After reading Freakonomics, you can't help but use some of the ideas on it to see the world from a different point-of-view. Let me explain.
The Freakonomics book revolves around the idea that people are motivated by incentives, be they financial (money and similar), moral (the set of rules you impose over yourself) or social (the set of rules society imposes over you). The Humble Bundle presents an interesting example where those three types of incentives come into play.
The Humble Bundle says you can price the games as you want. That means you have to value how much you appreciate those games and pay accordingly, but that's not entirely true - there's a moral incentive in helping charity and indie devs that come with the bundle purchase. It's basically a trade between money and the "feel good" sensation. So there'll be people who'll pay $40, there'll be people who'll pay $10 (as myself) and there'll be people who'll pay a penny. The amount you give to the HIB says much about how one perceives the value of the moral incentives involved. One may think it's really important to support charity and indie games, one may give the bundle what he can and one can simply not give a s***.

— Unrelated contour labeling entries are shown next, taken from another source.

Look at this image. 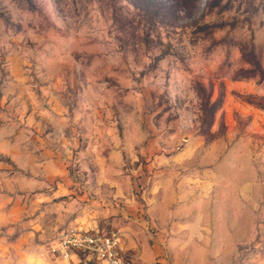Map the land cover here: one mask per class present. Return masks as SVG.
<instances>
[{
  "label": "rangeland",
  "instance_id": "obj_1",
  "mask_svg": "<svg viewBox=\"0 0 264 264\" xmlns=\"http://www.w3.org/2000/svg\"><path fill=\"white\" fill-rule=\"evenodd\" d=\"M74 227L264 264V0H0V264Z\"/></svg>",
  "mask_w": 264,
  "mask_h": 264
},
{
  "label": "built area",
  "instance_id": "obj_2",
  "mask_svg": "<svg viewBox=\"0 0 264 264\" xmlns=\"http://www.w3.org/2000/svg\"><path fill=\"white\" fill-rule=\"evenodd\" d=\"M49 252L63 260L85 255L98 264H127L129 256L120 230L100 232L75 227L60 232L49 245Z\"/></svg>",
  "mask_w": 264,
  "mask_h": 264
}]
</instances>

And there's a third incentive here - the social one. When Notch (the Minecraft creator) pays $4000 for the games (some of them he already owned, mind you), the social incentives comes into play, since he wants to be recognized as an indie dev who hit jackpot but doesn't forgets his roots and cares about his fellows. When he gives away the most popular indie game of recent history for free (even for a few weeks), it's both to help the bundle and to promote himself as a samaritan. It'd be naive to fool ourselves thinking that he's a saint or an exploiter, but he's no doubt pushing some of the Minecraft popularity onto the bundle while promoting his own figure. Jonathan Blow (of Braid fame) is doing the same (@witnessgame donated $2718), except Braid was sold on the first Bundle.
As for the ones who publicized that they paid only a cent, they're either trolling liars, naive children or amoral people, and I agree with the overall bashing.